There is an ever-expanding body of reporting that has been dubbed “the crisis literature” in higher education. I’ve commented before on how apocalyptic some of the prognostications are for the future of universities.
An example of this doom-and-gloom analysis is a recent report out of Australia. The university system Down Under is quite similar to our own here in Canada so it’s interesting to see what’s being said. Its conclusions could presumably apply to Canadian universities.
The 30-page report, prepared by the international consulting firm Ernst & Young, is entitled, The University of the future: A thousand year old industry on the cusp of profound change. The report’s author, Justin Bokor, executive director in Ernst & Young’s education division, states baldly: “There’s not a single Australian university that can survive to 2025 with its current business model.” He continues: “We’ve seen fundamental structural changes to industries including media, retail and entertainment in recent years – higher education is next.”
The report explains that the dominant university model in Australia (and, he might have added, in Canada) – a “broad-based teaching and research institution, supported by a large asset base and a large, predominantly in-house back office” – will prove unviable in all but a few cases. At a minimum, “incumbent universities will need to significantly streamline their operations” while also “incorporating new teaching and learning delivery mechanisms.”
Mr. Bokor says that “government funding is tight and is going to be tighter still in the next couple of political cycles” – a statement one might easily hear in Canada. Universities, he says, “While they are not exactly businesses, they will have to run like businesses. They need to be lean and mean.”
The report notes, apparently without irony, that, “Exciting times are ahead.”
The report identifies the main drivers of change it says will bring about this transformation of higher education (I’m cribbing here from University World News, which has a good summary of the report). These drivers are:
- The democratization of knowledge as a consequence of massive expansion of online resources (think MOOCs).
- The contestability of markets and funding as a direct consequence of declining public investment and the adoption of market design policies to fund and regulate higher education.
- Digital technologies changing the way courses are delivered.
- Global mobility of students and staff.
- Integration with industry to differentiate programs (through work-integrated learning) and to support and fund applied research.
Not everyone is buying the argument. In Campus Review (subscription required), Australian Senator Lee Rhiannon, education critic for the Green Party, described the report as “over the top” and “all doom and gloom.” She acknowledged that the report made some valid points, but was concerned with what she saw as a push by Ernst & Young for more involvement of the private sector in universities. “The report is fashioned to smooth the entry of private sector providers at the expense of a robust and equitable public university sector,” she says. “‘Market contestability’ and ‘competition’ are buzz words designed to paint increased funding cuts to public universities as inevitable and the private sector as the saviour of universities.”
The U.S. and Canada
Nowhere is the higher-ed crisis literature more vocal than in the U.S., where many experts also are predicting profound changes for universities. It’s hard to overstate the unease felt south of the border. According to a recent survey sponsored by Time magazine and the Carnegie Corporation of New York, 89 percent of U.S. adults and 96 percent of senior administrators at colleges and universities said higher education is in crisis, and nearly four in 10 in both groups considered the crisis to be “severe.”

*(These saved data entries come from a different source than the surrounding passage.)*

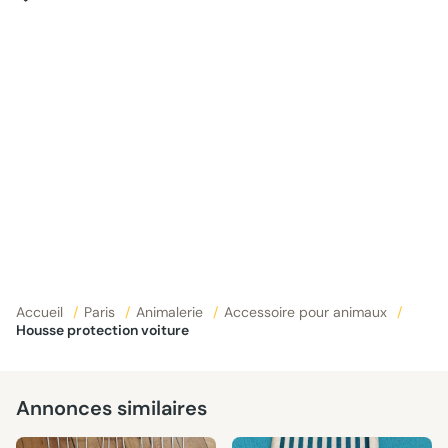
Accueil
/
Paris
/
Animalerie
/
Accessoire pour animaux
/
Housse protection voiture
Annonces similaires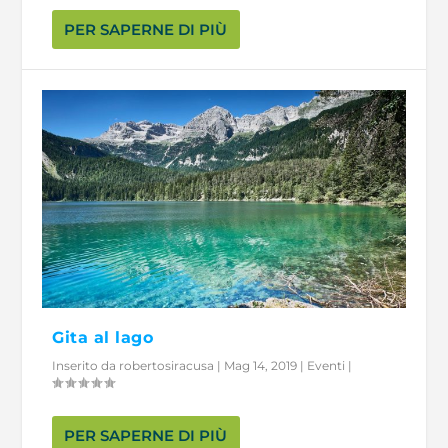
PER SAPERNE DI PIÙ
Gita al lago
Inserito da
robertosiracusa
|
Mag 14, 2019
|
Eventi
|
PER SAPERNE DI PIÙ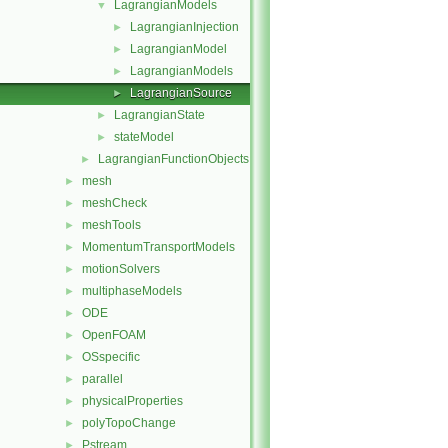
LagrangianModels
▼
LagrangianInjection
►
LagrangianModel
►
LagrangianModels
►
LagrangianSource
►
LagrangianState
►
stateModel
►
LagrangianFunctionObjects
►
mesh
►
meshCheck
►
meshTools
►
MomentumTransportModels
►
motionSolvers
►
multiphaseModels
►
ODE
►
OpenFOAM
►
OSspecific
►
parallel
►
physicalProperties
►
polyTopoChange
►
Pstream
►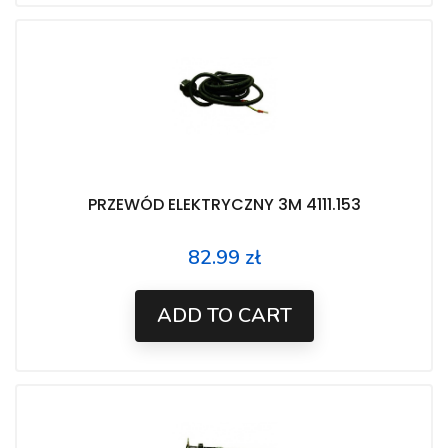
PRZEWÓD ELEKTRYCZNY 3M 4111.153
82.99 zł
Price
ADD TO CART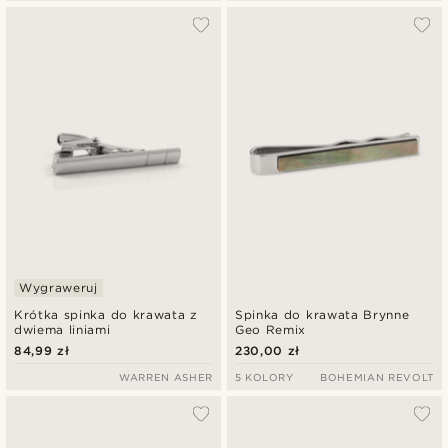
Wygraweruj
Krótka spinka do krawata z
Spinka do krawata Brynne
dwiema liniami
Geo Remix
84,99 zł
230,00 zł
WARREN ASHER
5 KOLORY
BOHEMIAN REVOLT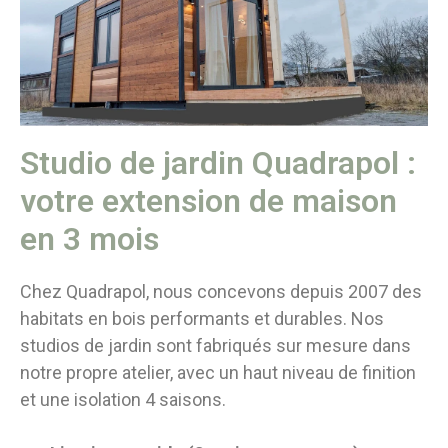
Studio de jardin Quadrapol :
votre extension de maison
en 3 mois
Chez Quadrapol, nous concevons depuis 2007 des
habitats en bois performants et durables. Nos
studios de jardin sont fabriqués sur mesure dans
notre propre atelier, avec un haut niveau de finition
et une isolation 4 saisons.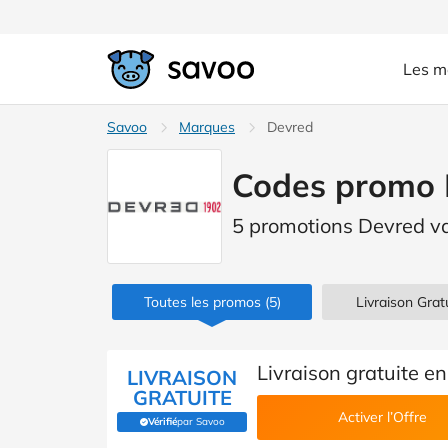
Les m
Savoo
Marques
Devred
Codes promo 
5 promotions Devred va
Toutes les promos
(5)
Livraison Gratu
Livraison gratuite 
LIVRAISON
GRATUITE
Activer l’Offre
Vérifié
par Savoo
(Vérifié par Savoo)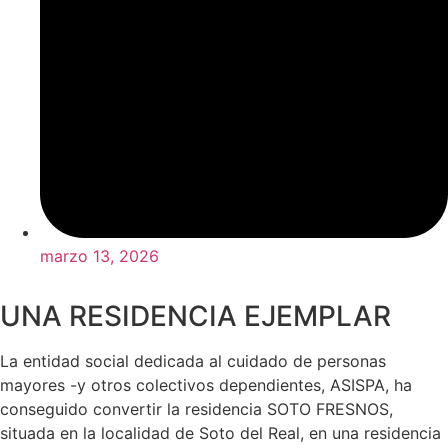
marzo 13, 2026
UNA RESIDENCIA EJEMPLAR
La entidad social dedicada al cuidado de personas
mayores -y otros colectivos dependientes, ASISPA, ha
conseguido convertir la residencia SOTO FRESNOS,
situada en la localidad de Soto del Real, en una residencia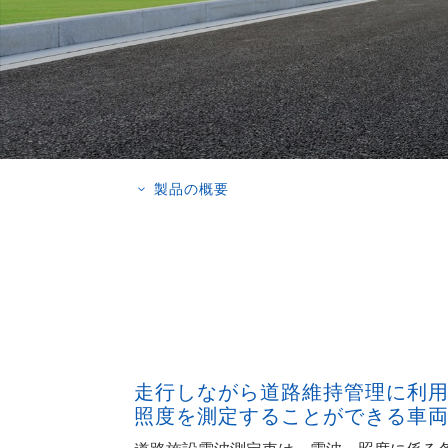
製品の概要
3
走行しながら道路維持管理に利
照度を測定することができる車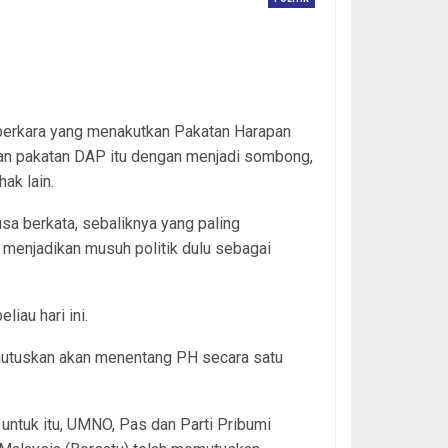
perkara yang menakutkan Pakatan Harapan
an pakatan DAP itu dengan menjadi sombong,
ak lain.
sa berkata, sebaliknya yang paling
enjadikan musuh politik dulu sebagai
liau hari ini.
mutuskan akan menentang PH secara satu
 untuk itu, UMNO, Pas dan Parti Pribumi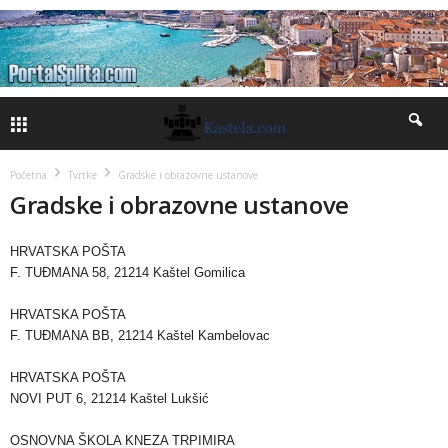
Početna
Tvrtke
Gradske i obrazovne ustanove
Gradske i obrazovne ustanove
HRVATSKA POŠTA
F. TUĐMANA 58, 21214 Kaštel Gomilica
HRVATSKA POŠTA
F. TUĐMANA BB, 21214 Kaštel Kambelovac
HRVATSKA POŠTA
NOVI PUT 6, 21214 Kaštel Lukšić
OSNOVNA ŠKOLA KNEZA TRPIMIRA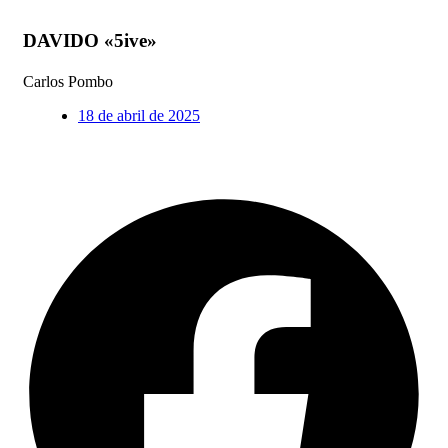
DAVIDO «5ive»
Carlos Pombo
18 de abril de 2025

Here in Canada, we’ve been mostly immune from the doom and gloom, so far. (A few commentators such as Don Tapscott of the Rotman School of Management at the University of Toronto echoes some of the doomsday themes, but somewhat less apocalyptically.) I wonder why that is so.
That’s not to say that universities in Canada don’t face enormous challenges – although what those are depend on who you talk to – but there seems to be little sense of an impending crisis.
This might be in part because we have fairly little involvement of the private sector in universities in Canada, apart from charitable donations/sponsorships and industry-university research collaboration. There are a few, generally small, mainly faith-based, private colleges and universities, but that’s about it. This is quite different from the U.S., where many of the elite universities are private and the largest online education provider is owned by a for-profit corporation.
It may be that entrepreneurs look at the current situation in Canada, with its bias towards a robust publicly funded system – and seemingly little public interest in changing that – and just don’t see much prospect for profits. And I suspect it’s the prospect of big profits by those who would gain them that is pushing a lot of the doomsday scenarios. Anyway, it’s a theory.